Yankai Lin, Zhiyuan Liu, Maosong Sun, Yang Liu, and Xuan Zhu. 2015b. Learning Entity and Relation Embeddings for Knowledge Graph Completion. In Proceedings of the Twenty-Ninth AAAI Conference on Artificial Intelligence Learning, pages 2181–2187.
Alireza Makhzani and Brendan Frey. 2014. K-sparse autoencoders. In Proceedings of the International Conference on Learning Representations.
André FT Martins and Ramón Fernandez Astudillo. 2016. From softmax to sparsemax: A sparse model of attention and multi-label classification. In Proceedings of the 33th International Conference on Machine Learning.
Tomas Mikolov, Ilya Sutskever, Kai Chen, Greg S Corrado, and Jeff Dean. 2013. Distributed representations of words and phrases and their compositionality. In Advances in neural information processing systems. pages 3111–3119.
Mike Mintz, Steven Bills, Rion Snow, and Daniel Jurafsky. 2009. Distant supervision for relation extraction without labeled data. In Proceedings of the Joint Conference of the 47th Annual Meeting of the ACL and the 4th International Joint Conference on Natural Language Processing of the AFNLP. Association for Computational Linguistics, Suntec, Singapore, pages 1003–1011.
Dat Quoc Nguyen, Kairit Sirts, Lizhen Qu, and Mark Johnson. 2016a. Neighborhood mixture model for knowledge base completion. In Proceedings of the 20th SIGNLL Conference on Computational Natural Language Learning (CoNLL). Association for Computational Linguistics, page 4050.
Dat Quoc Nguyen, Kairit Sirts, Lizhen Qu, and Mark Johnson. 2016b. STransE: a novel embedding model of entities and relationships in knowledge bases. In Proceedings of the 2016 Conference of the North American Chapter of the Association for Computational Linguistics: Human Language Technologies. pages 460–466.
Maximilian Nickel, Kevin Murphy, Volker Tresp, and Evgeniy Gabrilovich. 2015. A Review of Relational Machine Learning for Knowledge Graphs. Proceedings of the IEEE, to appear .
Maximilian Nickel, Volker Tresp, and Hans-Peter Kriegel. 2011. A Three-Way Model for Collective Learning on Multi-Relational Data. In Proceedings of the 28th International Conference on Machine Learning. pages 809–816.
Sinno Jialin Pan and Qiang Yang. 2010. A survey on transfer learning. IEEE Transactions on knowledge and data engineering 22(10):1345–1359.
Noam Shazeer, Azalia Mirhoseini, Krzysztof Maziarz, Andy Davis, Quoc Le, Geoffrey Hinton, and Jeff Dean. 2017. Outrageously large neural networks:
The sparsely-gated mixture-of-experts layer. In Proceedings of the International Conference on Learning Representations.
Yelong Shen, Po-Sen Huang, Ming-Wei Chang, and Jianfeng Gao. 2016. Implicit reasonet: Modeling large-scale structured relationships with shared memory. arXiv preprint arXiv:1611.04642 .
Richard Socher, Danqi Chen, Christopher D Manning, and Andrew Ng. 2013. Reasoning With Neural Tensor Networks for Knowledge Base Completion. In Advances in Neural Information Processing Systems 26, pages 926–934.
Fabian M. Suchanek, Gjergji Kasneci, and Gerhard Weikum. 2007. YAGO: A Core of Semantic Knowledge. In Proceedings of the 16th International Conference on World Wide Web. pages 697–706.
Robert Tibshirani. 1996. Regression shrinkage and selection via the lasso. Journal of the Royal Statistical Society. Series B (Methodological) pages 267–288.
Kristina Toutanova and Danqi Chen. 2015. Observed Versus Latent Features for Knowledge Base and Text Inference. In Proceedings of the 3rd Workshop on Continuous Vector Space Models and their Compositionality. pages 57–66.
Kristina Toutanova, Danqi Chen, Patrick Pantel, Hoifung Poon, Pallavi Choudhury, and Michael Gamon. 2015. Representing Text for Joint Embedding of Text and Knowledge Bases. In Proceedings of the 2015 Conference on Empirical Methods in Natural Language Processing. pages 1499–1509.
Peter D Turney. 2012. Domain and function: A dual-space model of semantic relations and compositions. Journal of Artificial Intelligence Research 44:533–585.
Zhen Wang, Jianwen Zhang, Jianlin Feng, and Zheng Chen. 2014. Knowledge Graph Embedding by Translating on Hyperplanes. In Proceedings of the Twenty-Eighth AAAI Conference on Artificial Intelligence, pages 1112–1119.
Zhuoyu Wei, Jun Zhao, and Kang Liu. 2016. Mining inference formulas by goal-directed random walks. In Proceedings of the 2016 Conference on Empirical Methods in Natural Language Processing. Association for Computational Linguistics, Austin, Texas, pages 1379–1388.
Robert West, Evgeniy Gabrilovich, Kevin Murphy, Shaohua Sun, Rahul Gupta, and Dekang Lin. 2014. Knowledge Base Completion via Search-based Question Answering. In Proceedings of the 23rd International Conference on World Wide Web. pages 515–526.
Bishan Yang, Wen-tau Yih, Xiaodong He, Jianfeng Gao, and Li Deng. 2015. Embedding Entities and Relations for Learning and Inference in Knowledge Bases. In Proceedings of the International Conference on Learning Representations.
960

****************************************

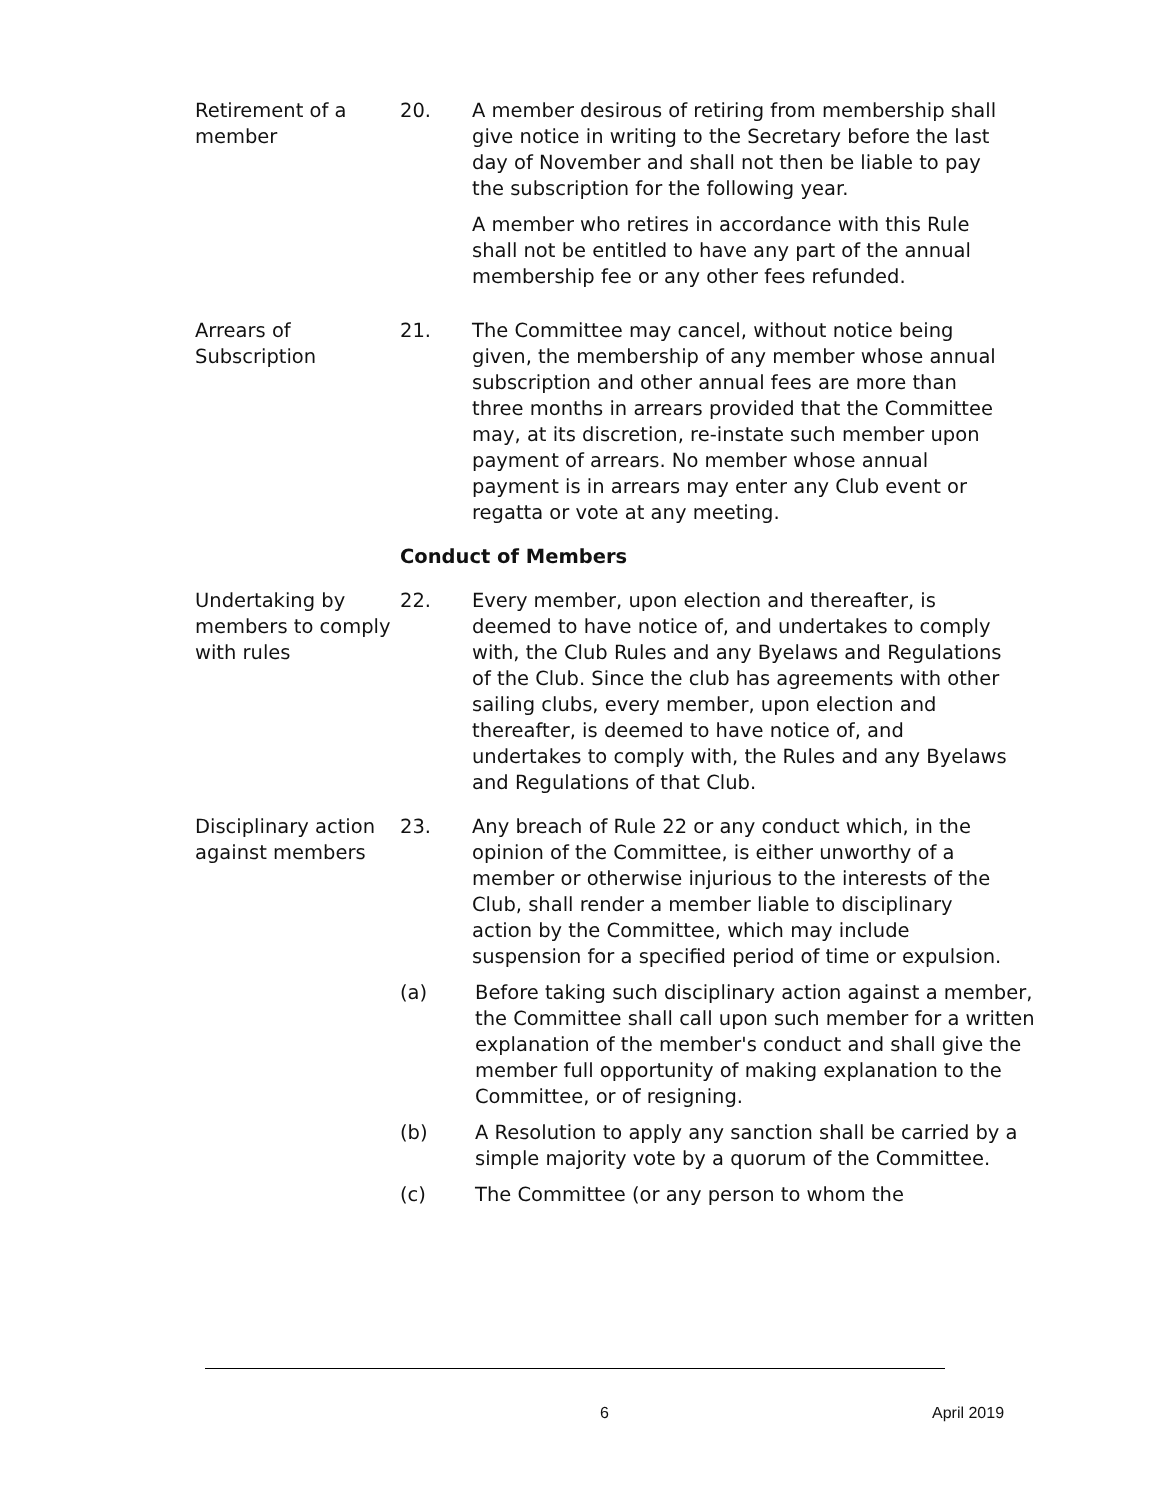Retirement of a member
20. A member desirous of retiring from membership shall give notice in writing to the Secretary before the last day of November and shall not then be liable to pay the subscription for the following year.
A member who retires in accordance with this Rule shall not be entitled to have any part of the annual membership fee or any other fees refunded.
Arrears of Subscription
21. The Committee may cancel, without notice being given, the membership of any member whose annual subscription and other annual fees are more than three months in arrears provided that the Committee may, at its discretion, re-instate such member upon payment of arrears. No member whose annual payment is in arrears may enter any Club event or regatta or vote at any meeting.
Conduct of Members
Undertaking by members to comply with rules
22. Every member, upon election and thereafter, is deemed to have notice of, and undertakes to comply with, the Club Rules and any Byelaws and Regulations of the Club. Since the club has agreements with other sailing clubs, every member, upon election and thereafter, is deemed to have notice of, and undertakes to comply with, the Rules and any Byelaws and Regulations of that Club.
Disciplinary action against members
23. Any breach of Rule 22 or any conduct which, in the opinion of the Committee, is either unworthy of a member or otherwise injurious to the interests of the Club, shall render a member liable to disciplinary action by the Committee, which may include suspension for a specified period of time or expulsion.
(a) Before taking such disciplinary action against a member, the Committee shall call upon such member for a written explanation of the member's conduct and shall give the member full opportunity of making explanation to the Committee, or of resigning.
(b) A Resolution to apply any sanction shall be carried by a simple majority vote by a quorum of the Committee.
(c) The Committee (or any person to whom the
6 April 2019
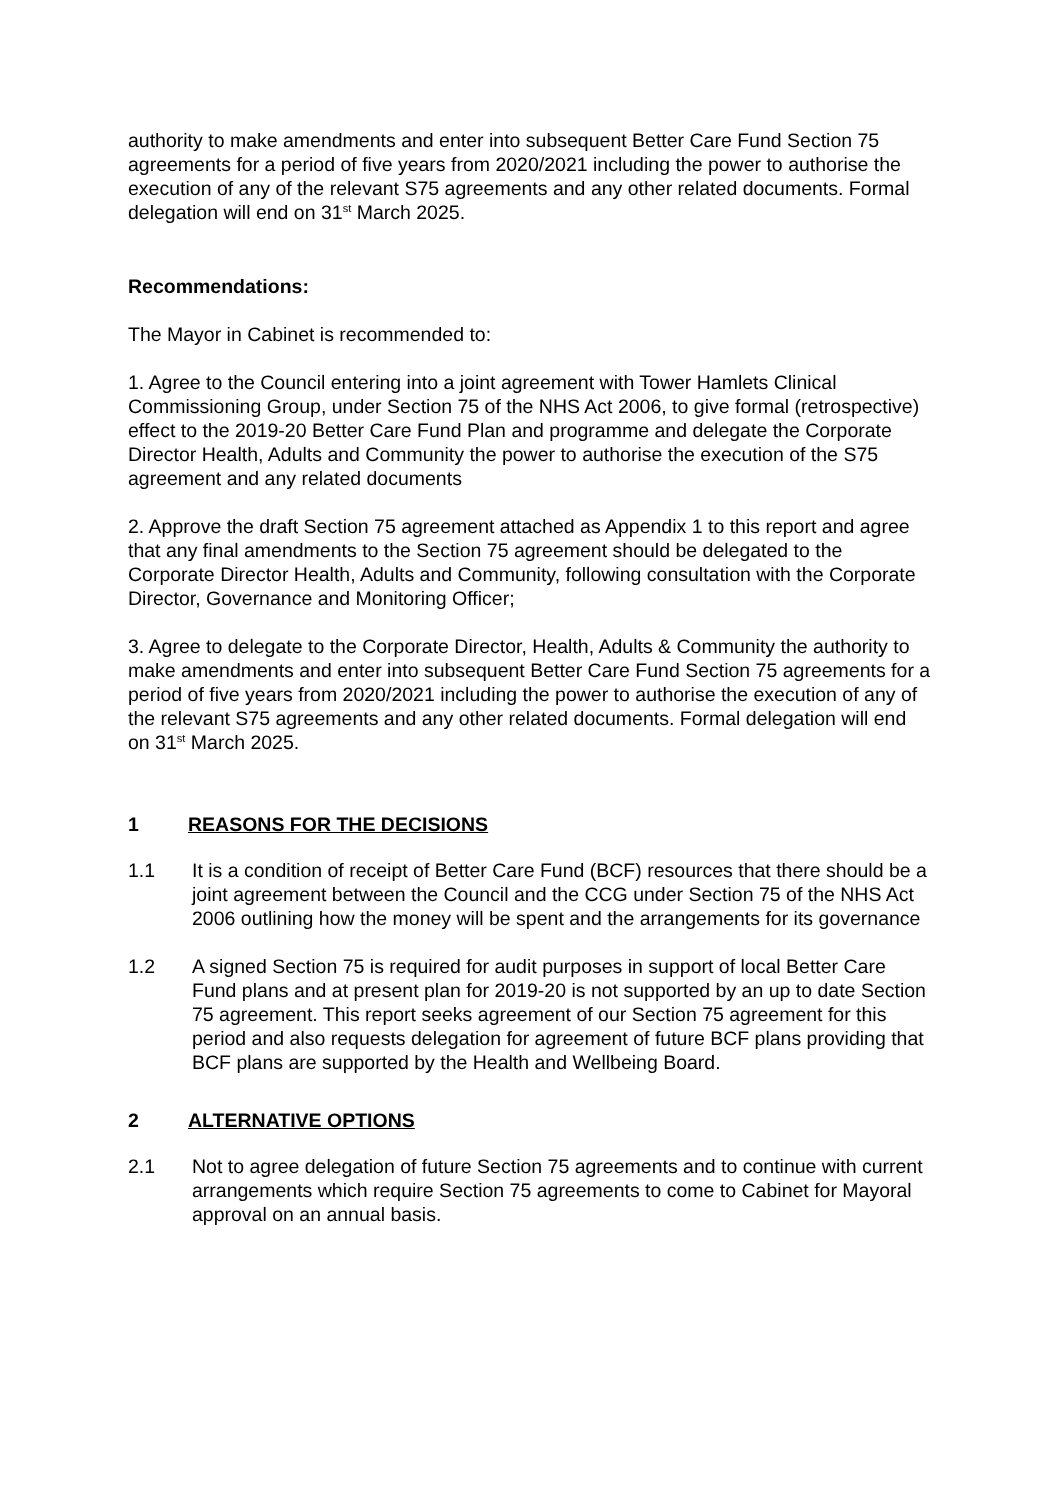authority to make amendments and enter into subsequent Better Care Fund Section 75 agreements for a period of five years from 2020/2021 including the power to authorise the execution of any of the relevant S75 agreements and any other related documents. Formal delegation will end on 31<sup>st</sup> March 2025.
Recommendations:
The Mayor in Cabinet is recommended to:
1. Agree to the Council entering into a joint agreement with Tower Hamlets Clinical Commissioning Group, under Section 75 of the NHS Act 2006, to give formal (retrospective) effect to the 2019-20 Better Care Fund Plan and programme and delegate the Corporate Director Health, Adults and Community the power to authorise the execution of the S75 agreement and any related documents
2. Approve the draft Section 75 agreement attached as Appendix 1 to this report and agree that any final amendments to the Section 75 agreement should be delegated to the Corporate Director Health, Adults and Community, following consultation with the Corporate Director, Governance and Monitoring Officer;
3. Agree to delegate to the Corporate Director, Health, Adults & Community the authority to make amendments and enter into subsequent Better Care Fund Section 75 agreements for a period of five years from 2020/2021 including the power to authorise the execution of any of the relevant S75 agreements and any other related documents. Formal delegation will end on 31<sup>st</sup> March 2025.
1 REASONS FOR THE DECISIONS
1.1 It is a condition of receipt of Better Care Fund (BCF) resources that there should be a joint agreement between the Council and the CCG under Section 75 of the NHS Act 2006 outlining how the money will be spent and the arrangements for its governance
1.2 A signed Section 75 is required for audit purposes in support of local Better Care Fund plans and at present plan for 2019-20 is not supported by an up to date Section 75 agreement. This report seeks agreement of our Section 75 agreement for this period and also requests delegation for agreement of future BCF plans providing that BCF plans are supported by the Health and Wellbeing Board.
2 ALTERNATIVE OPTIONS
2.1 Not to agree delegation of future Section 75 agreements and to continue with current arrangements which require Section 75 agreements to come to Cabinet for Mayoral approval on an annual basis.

****************************************

DESCRIPTION OF THE TASK
In the data above, take the line with "6 April 2019", the line with "The Mayor in", and every line between, and set them down exactly without pictures.

OUTPUT
6 April 2019
authority to make amendments and enter into subsequent Better Care Fund Section 75 agreements for a period of five years from 2020/2021 including the power to authorise the execution of any of the relevant S75 agreements and any other related documents. Formal delegation will end on 31<sup>st</sup> March 2025.
Recommendations:
The Mayor in Cabinet is recommended to:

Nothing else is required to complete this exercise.